Last September, California passed a law raising the minimum age to own a firearm from 18 to 21. This highly problematic law was bound for one or more challenges from the moment it was proposed and now that’s come to pass. Multiple plaintiffs have come forward asking for the law to be struck down as it infringes on their Second Amendment rights. More coverage from the Sacramento Bee.
A coalition of California gun rights groups has sued the state in federal court to prevent the enactment of a law prohibiting people younger than 21 from buying firearms.
“Once individuals turn 18, they are adults in the eyes of the law,” said Carlsbad attorney John W. Dillon, lead counsel for the plaintiffs. “Law-abiding adults are entitled to fully exercise all of their fundamental rights, including their Second Amendment right to keep and bear arms for all lawful purposes, not just hunting or sport.”
The complaint was filed in the U.S. District Court for the Southern District of California. That’s the same district where Judge Roger Benitez struck down California’s ban on high-capacity ammunition magazines earlier this year.
In an effort to make the bill a bit more palatable to gun owners, there were several exceptions built into it, one of which renders it almost toothless. Under this law you could still own a firearm at the age of 18 if you were serving in the military, a law enforcement officer or had a hunting license. That last exception was the real kicker because all you’d really have to do is apply for a hunting license, bring it with you and you could get around the law. You didn’t even have to actually go hunting. You just needed the license.
But as the attorney for one of the plaintiffs is pointing out, that shouldn’t make any difference. First of all, the Second Amendment has nothing to do with hunting, nor is gun ownership reserved to those who choose to hunt. Once you turn 18 you are legally considered an adult, with all the same rights and privileges as anyone else. (Assuming you’ve managed to avoid becoming a felon and haven’t been adjudicated as being mentally unstable.) The plaintiff, in this case, is 20 and has no interest in hunting. He just wants a firearm for home defense.
One important point is brought up by those claiming that states regularly pass laws restricting the sale of alcohol and tobacco to those under the age of 21. That’s very true, but there’s a key difference here. You don’t have a constitutional right to booze or smokes, so the state can regulate them as it chooses. You do, however, have the right to keep and bear arms, and that right fully engages when you become an adult.

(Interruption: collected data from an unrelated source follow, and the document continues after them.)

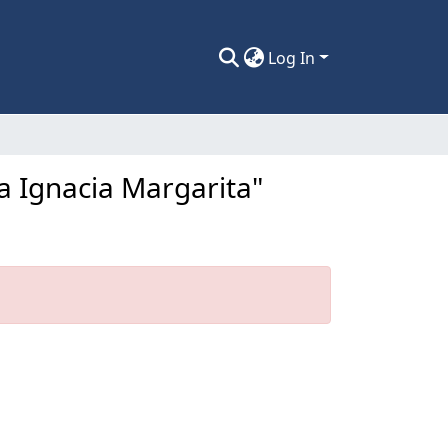
Log In
a Ignacia Margarita"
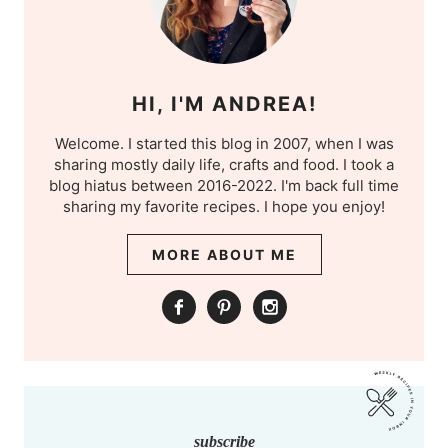
HI, I'M ANDREA!
Welcome. I started this blog in 2007, when I was
sharing mostly daily life, crafts and food. I took a
blog hiatus between 2016-2022. I'm back full time
sharing my favorite recipes. I hope you enjoy!
MORE ABOUT ME
subscribe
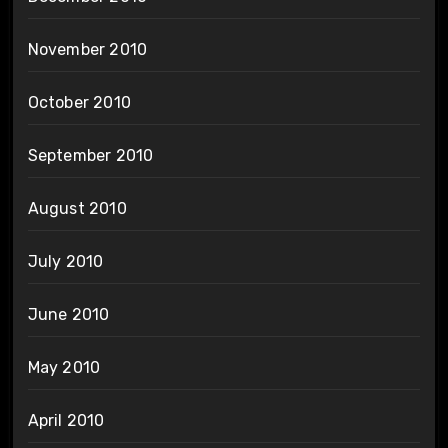
November 2010
October 2010
September 2010
August 2010
July 2010
June 2010
May 2010
April 2010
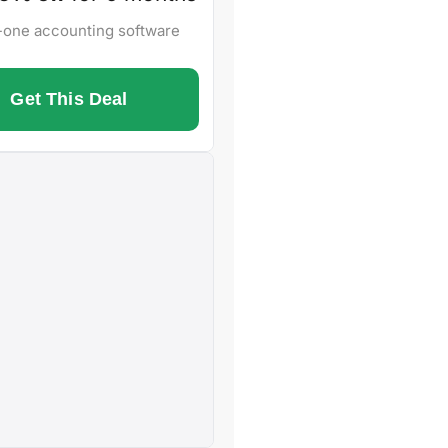
n-one accounting software
Get This Deal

This has cropped up in other cases and it’s always a source of frustration. It’s bad enough that we can’t seem to agree as a society what the age of adulthood really is and what it entails. You can enlist in the military at the age of 17 (with parental consent) and head out to fight America’s enemies on the battlefield. But you can’t defend your own home until you are three years older? Hopefully, the courts will see the lack of logic in this argument.